Thermal Conductivity (Green-Kubo)

def thermal_conductivity_gk(heat_flux, volume, temperature, dt, max_lag=None):
    """Compute thermal conductivity via Green-Kubo."""
    kb = 1.380649e-23  # J/K

    if max_lag is None:
        max_lag = len(heat_flux) // 2

    # Autocorrelation function
    acf = np.correlate(heat_flux, heat_flux, mode='full')
    acf = acf[len(acf)//2:len(acf)//2 + max_lag]
    acf /= np.arange(len(heat_flux), len(heat_flux) - max_lag, -1)

    # Integrate
    kappa = volume / (kb * temperature**2) * np.trapz(acf, dx=dt)

    return kappa

Output Organization

Save analysis results to:

workspaces/project-name/analysis/
├── scripts/
│   └── analyze_trajectory.py
├── data/
│   ├── energy_data.csv
│   ├── rdf_data.csv
│   └── msd_data.csv
├── figures/
│   ├── energy_vs_time.png
│   ├── rdf.png
│   └── msd.png
└── results.md  # Summary of findings

Common Analysis Tasks

  1. Equilibration Check

    • Plot energy vs time
    • Check for drift/instability
    • Verify temperature/pressure stability
  2. Structural Analysis

    • RDF for local structure
    • Coordination numbers
    • Density profiles
  3. Dynamic Properties

    • MSD for diffusion
    • Velocity autocorrelation
    • Vibrational spectra
  4. Electronic Structure

    • Band gaps
    • DOS features
    • Charge density analysis

Analysis Methodology

Before Implementing Analysis

  1. Know what you're measuring - What property?
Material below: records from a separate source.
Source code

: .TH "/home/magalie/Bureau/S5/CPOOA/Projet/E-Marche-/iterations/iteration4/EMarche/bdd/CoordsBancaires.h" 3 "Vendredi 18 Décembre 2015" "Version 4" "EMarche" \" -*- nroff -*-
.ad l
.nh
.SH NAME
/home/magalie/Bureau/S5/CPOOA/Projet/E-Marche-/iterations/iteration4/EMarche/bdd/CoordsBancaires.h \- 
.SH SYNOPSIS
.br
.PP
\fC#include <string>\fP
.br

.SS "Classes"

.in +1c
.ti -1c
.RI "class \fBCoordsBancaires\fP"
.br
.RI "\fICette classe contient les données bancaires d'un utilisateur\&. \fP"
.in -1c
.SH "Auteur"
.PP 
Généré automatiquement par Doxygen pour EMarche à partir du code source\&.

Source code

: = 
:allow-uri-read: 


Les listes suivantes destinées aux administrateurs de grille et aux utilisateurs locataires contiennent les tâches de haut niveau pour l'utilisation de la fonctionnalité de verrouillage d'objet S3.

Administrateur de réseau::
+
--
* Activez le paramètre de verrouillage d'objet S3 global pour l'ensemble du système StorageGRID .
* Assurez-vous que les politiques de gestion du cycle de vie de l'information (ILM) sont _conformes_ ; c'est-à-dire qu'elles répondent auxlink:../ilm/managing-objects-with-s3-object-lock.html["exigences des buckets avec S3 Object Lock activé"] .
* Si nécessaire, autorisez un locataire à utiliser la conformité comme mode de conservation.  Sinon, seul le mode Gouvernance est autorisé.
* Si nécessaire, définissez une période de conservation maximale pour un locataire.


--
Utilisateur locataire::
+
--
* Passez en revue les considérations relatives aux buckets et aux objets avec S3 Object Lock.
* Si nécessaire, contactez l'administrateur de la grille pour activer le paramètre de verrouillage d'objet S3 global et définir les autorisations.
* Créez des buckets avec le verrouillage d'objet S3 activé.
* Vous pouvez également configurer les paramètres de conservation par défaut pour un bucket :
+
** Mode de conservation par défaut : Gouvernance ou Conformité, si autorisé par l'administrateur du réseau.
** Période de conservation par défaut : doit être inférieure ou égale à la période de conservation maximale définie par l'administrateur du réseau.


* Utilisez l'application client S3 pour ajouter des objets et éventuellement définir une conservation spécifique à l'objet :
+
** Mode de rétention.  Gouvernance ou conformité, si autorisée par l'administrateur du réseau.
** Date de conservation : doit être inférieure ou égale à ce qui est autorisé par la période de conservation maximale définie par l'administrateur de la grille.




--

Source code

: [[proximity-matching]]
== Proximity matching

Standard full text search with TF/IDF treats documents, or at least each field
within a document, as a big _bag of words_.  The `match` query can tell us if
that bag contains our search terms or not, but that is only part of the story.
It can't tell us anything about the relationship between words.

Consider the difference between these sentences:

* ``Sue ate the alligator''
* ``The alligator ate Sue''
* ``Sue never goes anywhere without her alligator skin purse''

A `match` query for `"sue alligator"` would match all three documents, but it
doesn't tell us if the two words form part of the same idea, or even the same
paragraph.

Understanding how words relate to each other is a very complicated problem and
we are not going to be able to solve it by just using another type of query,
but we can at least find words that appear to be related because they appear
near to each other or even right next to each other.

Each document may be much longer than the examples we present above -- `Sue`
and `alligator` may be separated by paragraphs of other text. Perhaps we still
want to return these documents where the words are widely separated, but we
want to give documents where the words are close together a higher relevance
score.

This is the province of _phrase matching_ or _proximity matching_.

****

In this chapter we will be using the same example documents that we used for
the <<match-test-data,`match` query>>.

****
What units? What's the expected range?
  2. Research the method if unfamiliar - Search "[property] calculation python" or check library docs (MDAnalysis, pymatgen have tutorials)
  3. Understand the physics - Why does this method work? What assumptions does it make?

Validation

Before trusting your results:

  • Test on known systems - Does your MSD analysis give correct D for a well-characterized liquid?
  • Check literature values - Is your result within the expected range?
  • Verify convergence - Enough data points? Proper equilibration excluded?

When Results Seem Wrong

If your analysis gives unexpected values:

  1. Check your implementation - Units? Array indexing? Time conversion?
  2. Check the input data - Was the simulation equilibrated? Correct format?
  3. Research alternative methods - Maybe a different approach is more appropriate
  4. Iterate - Fix and re-run until results match physical expectations

Do not accept results you know are wrong. A diffusion coefficient 100x off from literature means your analysis is flawed, not that you've discovered new physics. See CLAUDE.md "When Something Seems Wrong" for full guidance.